The Stephen Foster songbook was a staple of my childhood. My mother sitting at the old Hardman baby grand, sang "Camptown Ladies" and "O Susanna" and "Old Black Joe." But times change and Foster was pushed to the sidelines years ago. Too racist, too sentimental, too 'soft'. It's undeniable that the lyrics of many of his songs are reprehensible.
Now we're enjoying a Stephen Collins Foster Revival and Festival in our very own home. It began with the discovery of the "American Dreamer" cd that Thomas Hampson recorded in 1992. Hampson, opera lovers will know, is the world champion of living baritones, and in this cd, he does Foster proud -- to the inventive accompaniments of Jay Ungar and Molly Mason. No question but that Foster was a truly superb melodist -- with a long string of songs that would have gone double-platinum, if there had been such a thing, in pre-Civil War America.
Hampson sings the Foster songs as if they're Schubert lieder, but there's another recent cd, "Beautiful Dreamer" -- a "tribute album" in which Suzy Bogguss, John Prine, Allison Krauss, Mavis Staples and a bunch of excellent lesser-known (to me) but wonderful musicians lay into these tunes with enthusiasm and verve. Who would have guessed the "Beautiful Dreamer" was country before country was cool? Pure country.
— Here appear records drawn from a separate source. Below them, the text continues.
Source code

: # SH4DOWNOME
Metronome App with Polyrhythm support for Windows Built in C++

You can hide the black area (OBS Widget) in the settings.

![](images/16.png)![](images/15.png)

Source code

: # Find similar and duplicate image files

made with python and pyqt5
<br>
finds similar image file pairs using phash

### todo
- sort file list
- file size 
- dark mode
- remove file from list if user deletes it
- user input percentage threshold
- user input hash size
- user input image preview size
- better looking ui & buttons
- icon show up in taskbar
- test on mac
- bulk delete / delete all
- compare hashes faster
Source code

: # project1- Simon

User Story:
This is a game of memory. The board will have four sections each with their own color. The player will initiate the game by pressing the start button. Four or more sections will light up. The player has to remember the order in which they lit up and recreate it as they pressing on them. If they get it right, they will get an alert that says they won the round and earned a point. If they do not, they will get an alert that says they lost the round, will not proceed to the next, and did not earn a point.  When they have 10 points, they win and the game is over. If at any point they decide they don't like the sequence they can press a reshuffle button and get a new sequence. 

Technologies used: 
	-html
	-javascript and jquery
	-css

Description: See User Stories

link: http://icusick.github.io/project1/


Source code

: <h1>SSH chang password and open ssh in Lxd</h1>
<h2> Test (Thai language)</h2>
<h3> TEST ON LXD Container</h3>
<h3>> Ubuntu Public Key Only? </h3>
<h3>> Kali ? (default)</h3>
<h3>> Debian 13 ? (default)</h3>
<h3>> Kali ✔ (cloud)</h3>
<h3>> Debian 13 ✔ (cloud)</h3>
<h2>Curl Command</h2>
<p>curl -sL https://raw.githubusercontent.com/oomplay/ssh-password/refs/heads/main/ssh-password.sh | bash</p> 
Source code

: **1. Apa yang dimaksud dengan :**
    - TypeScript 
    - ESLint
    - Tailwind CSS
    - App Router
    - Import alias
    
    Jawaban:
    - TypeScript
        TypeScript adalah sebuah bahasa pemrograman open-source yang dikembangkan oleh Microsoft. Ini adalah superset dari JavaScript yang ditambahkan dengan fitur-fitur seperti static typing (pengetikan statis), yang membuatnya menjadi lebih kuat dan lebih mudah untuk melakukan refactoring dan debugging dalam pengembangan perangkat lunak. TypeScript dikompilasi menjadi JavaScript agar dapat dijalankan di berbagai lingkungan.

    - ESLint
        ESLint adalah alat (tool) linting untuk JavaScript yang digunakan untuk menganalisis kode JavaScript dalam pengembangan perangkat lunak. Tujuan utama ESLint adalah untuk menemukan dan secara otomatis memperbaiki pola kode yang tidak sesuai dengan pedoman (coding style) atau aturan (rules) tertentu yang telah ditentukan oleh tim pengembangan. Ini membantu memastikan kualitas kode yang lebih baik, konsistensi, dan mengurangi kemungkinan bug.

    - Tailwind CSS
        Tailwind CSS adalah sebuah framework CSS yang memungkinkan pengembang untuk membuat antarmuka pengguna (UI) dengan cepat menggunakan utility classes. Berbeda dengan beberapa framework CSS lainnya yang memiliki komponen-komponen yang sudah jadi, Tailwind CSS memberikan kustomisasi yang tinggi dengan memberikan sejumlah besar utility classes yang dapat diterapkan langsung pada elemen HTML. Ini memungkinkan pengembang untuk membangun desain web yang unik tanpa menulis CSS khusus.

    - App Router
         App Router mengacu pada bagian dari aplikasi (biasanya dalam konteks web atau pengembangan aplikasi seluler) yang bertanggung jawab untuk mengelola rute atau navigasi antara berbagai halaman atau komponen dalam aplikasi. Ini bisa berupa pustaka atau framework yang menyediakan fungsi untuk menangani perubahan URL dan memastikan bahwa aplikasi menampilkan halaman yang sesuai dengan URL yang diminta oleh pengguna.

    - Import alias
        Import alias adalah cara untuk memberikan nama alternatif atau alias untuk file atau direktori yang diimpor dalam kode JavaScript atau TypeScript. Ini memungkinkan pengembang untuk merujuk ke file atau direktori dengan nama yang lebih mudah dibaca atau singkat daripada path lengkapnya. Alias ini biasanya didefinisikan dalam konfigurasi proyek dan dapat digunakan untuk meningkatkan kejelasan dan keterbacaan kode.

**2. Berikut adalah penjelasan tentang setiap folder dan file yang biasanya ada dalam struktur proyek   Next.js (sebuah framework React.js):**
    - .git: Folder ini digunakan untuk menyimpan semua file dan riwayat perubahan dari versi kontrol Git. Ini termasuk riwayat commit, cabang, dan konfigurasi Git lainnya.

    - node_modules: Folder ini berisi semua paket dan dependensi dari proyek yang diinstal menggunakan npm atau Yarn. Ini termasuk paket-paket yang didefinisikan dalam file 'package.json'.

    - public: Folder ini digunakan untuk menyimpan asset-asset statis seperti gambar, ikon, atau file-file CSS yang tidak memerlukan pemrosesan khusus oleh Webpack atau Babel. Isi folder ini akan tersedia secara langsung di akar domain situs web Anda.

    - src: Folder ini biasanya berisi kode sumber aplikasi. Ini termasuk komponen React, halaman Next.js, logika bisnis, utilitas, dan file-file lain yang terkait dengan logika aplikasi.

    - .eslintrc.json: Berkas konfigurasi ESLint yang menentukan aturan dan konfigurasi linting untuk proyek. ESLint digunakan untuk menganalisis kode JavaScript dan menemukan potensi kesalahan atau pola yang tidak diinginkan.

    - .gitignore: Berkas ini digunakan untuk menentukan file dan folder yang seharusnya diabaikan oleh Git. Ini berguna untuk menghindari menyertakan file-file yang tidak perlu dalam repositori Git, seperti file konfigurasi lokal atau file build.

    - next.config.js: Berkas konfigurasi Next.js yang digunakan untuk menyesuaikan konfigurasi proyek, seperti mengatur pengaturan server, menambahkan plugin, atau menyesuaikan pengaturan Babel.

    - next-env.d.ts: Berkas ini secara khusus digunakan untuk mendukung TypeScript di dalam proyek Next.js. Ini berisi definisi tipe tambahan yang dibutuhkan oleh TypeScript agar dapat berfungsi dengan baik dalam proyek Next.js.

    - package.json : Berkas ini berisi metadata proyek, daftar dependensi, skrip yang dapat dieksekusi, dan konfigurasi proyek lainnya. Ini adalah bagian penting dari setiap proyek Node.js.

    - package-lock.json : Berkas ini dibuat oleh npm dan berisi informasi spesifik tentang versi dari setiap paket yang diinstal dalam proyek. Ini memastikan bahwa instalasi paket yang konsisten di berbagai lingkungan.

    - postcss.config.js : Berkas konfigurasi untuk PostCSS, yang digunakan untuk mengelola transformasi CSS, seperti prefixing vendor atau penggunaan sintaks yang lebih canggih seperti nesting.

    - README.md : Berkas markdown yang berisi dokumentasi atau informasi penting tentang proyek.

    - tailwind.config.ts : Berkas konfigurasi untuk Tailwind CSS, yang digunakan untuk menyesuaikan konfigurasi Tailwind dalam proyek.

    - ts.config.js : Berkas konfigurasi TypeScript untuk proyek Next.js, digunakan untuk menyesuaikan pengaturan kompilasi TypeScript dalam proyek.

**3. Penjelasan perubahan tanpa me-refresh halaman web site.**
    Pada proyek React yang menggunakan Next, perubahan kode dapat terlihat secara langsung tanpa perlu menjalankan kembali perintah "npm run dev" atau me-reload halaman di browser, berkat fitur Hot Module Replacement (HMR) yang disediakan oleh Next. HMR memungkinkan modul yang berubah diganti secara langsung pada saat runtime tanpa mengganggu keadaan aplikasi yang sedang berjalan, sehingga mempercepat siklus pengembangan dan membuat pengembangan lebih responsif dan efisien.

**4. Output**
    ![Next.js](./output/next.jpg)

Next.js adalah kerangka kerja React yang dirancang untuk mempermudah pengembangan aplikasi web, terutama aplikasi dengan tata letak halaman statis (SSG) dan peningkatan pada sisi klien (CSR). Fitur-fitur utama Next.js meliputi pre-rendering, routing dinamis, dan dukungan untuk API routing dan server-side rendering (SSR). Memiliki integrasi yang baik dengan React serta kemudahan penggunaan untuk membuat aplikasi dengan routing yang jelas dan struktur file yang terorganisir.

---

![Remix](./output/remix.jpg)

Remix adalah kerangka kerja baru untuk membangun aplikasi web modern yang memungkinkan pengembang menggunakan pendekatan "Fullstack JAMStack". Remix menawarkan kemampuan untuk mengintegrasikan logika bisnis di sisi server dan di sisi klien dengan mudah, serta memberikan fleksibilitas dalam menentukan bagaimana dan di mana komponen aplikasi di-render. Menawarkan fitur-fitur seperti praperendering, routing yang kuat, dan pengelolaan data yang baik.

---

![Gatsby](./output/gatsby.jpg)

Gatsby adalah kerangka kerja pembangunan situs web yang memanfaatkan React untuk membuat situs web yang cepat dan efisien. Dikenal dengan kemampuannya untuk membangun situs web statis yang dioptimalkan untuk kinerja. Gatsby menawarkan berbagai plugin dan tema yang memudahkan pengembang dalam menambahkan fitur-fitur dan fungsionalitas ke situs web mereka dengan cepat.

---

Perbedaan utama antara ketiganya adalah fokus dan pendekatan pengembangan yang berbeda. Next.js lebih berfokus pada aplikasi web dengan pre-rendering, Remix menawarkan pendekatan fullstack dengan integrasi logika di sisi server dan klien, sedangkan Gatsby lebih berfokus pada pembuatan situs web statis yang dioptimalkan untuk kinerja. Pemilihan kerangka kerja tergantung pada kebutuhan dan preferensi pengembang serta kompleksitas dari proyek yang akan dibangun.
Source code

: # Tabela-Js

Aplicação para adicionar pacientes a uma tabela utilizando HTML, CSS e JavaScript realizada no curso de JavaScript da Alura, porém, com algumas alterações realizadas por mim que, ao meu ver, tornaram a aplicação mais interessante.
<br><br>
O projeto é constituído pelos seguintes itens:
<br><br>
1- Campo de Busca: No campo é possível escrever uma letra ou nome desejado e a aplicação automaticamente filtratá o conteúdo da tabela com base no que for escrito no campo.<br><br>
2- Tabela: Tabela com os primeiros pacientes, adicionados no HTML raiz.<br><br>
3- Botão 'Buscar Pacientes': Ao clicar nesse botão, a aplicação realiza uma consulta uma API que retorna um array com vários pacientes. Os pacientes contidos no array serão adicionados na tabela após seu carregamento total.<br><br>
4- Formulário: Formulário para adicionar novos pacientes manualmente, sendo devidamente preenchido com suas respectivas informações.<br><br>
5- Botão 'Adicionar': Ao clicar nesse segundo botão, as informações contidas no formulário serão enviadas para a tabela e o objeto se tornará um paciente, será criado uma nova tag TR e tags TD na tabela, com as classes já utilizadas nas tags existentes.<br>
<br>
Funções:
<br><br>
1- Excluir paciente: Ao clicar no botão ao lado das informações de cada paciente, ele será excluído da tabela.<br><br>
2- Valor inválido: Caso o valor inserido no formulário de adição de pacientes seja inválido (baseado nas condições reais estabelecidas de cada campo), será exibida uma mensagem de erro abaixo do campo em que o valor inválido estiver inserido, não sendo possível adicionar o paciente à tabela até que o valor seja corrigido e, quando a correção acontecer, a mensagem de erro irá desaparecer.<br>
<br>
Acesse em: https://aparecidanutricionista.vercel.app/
Foster was a better melodist than poet. Often his lines are awkward and time-bound and mawkish, but occasionally he hits the nail on the head. I like "beautiful dreamer, queen of my song"; I think that "slumber my darling the birds are at rest" is fine, but a succeeding line in the same song -- "thy pillow shall sacred be" -- is bad beyond ordinary bad; "weep no more, my lady" is positively Shakespearean and "all the world is sad and dreary/ every where I roam" is well-rooted in the medieval contemptus mundi tradition; "long may the daisies dance the field, frolicking far and near" is far too pseudo-Wordsworthian for my palate. Foster's best lyric, in my view, is "Hard Times Come Again No More" -- "'Tis the song, the sigh of the weary/ Hard times, hard times, come again no more/ Many days you have lingered, around my cabin door/ Oh! hard times, come again no more." It's inspired, heartfelt, and eternally pertinent -- and also, wedded to an excellent melody. "Hard Times" was not known to me in the days of my youth -- more's the pity.
Old guy, maybe a bluesman, bottle of hooch in a brown paper bag, sits on a bench in the middle of the night, downtown, playing air-sax, nodding. Young fellow comes by, cheerful, asks him, "Crosstown buses run this way?" Blues guy looks up, pauses for a second, and then drawls, "Doo--dah, doo-dah."